2. The method of claim 1, wherein stress-strain curve of the resilient medical device has a compressing path and an expanding path which meet at a point of convergence, the compressing path exhibiting a greater stress for a given strain than the expanding path, and wherein the medical device exhibits only a single path at strains greater than the convergence point; such that the initial amount is a point on the compressing path of the hysteresis loop and has a stress greater than the reduced amount, and the reduced amount is a point on the expanding path of the hysteresis loop.

3. The method of claim 1, wherein the stress of the medical device at the reduced amount is half or less than the initial amount of stress.

4. The method of claim 1, wherein the medical device is a self-expanding stent.

5. The method of claim 1, wherein the medical device is a vascular filter.

6. The method of claim 1, wherein the medical device is formed of nitinol.

7. The method of claim 1, wherein the resilient medical device is a vascular graft.

8. The method claim 4, wherein the catheter delivery system has a reduced outer profile diameter, to support the reduced amount of stress in the medical device.

9. The method of claim 1, wherein the catheter delivery system further comprises an outer tubular member having a thinner wall thickness to support the reduced amount of stress than for a corresponding greater stress at an equivalent strain on the compressing path of the hysteresis loop.

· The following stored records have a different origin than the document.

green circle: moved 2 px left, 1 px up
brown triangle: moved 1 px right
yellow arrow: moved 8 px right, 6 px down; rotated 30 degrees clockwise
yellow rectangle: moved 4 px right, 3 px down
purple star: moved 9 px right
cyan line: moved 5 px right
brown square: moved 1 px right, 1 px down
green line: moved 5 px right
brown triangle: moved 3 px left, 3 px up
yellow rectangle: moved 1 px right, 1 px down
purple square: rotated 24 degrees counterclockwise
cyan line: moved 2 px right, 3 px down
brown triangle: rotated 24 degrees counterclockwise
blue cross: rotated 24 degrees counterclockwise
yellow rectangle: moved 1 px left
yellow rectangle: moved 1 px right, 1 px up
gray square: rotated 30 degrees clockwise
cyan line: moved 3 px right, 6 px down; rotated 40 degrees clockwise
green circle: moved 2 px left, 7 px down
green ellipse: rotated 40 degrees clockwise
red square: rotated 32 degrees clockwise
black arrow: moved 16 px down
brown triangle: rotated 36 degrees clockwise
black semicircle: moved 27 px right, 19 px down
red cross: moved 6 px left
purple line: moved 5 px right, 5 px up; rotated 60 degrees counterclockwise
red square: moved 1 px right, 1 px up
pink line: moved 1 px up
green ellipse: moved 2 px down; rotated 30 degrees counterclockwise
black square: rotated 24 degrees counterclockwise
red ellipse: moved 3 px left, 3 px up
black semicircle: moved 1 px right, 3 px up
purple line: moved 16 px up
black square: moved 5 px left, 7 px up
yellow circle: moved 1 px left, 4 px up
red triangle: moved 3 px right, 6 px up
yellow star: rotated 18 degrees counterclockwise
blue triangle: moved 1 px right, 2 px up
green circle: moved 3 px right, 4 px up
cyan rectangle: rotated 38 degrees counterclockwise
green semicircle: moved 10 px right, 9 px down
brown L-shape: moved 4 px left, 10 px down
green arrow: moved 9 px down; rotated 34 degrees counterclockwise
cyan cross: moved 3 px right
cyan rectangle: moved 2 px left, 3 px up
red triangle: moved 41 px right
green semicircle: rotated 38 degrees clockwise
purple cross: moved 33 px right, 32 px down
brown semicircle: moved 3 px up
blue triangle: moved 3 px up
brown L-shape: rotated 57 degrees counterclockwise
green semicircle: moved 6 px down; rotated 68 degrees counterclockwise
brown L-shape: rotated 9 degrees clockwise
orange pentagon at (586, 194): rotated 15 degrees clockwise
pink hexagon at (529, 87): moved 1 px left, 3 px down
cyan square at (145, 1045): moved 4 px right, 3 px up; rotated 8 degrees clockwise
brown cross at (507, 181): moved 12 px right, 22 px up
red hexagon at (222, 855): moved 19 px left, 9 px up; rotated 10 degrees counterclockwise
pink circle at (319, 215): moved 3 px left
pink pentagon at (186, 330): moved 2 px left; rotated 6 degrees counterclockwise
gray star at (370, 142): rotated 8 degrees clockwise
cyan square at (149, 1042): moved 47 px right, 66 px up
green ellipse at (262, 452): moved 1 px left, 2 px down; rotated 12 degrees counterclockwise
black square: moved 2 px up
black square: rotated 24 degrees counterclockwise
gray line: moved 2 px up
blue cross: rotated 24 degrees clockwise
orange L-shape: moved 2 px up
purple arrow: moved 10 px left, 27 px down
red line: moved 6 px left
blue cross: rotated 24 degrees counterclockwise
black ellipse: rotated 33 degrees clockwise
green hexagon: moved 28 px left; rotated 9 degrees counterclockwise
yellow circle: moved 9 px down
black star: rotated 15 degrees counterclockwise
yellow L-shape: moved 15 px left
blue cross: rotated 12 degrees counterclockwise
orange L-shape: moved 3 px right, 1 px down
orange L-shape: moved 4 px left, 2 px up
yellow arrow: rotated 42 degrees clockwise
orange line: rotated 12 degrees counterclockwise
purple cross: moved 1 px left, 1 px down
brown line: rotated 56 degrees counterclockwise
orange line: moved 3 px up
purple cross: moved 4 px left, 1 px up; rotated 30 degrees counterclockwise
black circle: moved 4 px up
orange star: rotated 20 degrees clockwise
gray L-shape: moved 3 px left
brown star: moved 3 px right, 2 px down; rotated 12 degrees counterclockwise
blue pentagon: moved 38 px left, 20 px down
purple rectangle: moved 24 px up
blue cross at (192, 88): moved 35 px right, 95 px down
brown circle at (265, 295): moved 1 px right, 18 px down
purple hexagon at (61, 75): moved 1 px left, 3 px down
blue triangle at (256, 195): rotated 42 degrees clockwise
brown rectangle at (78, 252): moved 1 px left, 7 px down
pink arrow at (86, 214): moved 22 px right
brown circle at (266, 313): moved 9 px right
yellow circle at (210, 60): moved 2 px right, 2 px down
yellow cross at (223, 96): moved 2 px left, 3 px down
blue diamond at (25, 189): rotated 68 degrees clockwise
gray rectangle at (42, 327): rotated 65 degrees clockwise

10. The method of claim 1, wherein the initial amount of stress in the resilient medical device corresponds to the elastic limit of the medical device material.

11. The method of claim 2, wherein the point of convergence is the elastic limit of the medical device material.

12. The method of claim 2, wherein the strain of the medical device is equal at the initial and reduced amounts of stress.

13. A catheter delivery system and a resilient medical device for treating a patient, comprising:

a resilient medical device having the property of a stress-strain curve including a hysteresis loop;

a catheter delivery system having a proximal and distal end, and including an outer tubular member;

wherein the medical device is enclosed within and constrained by a portion of the outer tubular member;

wherein the stress-strain curve of the medical device follows a compressing path of relatively greater stress than an expanding path of relatively lesser stress; wherein the compressing and expanding paths meet at an elastic limit;

such that the medical device when constrained to a pre-delivery strain by the outer tubular member in a pre-delivery configuration has a stress amount corresponding to a point on the expanding path of relatively less stress.

14. The delivery system and medical device of claim 13, wherein the stress of the medical device at the reduced amount is half or less than the initial amount of stress.

15. The method of claim 1, wherein the medical device is a self-expanding stent.

16. The method of claim 1, wherein the medical device is a vascular filter.

17. The method of claim 1, wherein the medical device is formed of nitinol.

18. The delivery system and medical device of claim 13, wherein the medical device follows the expanding path upon delivery and release from the catheter delivery system, at least a portion of the expanding path having a steep slope, such that the medical device recovers substantially all of its resilient strength.

19. The delivery system and medical device of claim 13, wherein the combined delivery system and medical device has greater flexibility, resulting from the reduced stress in the medical device.

20. The delivery system and medical device of claim 13, wherein the combined delivery system and medical device has greater trackability, resulting from the reduced stress in the medical device.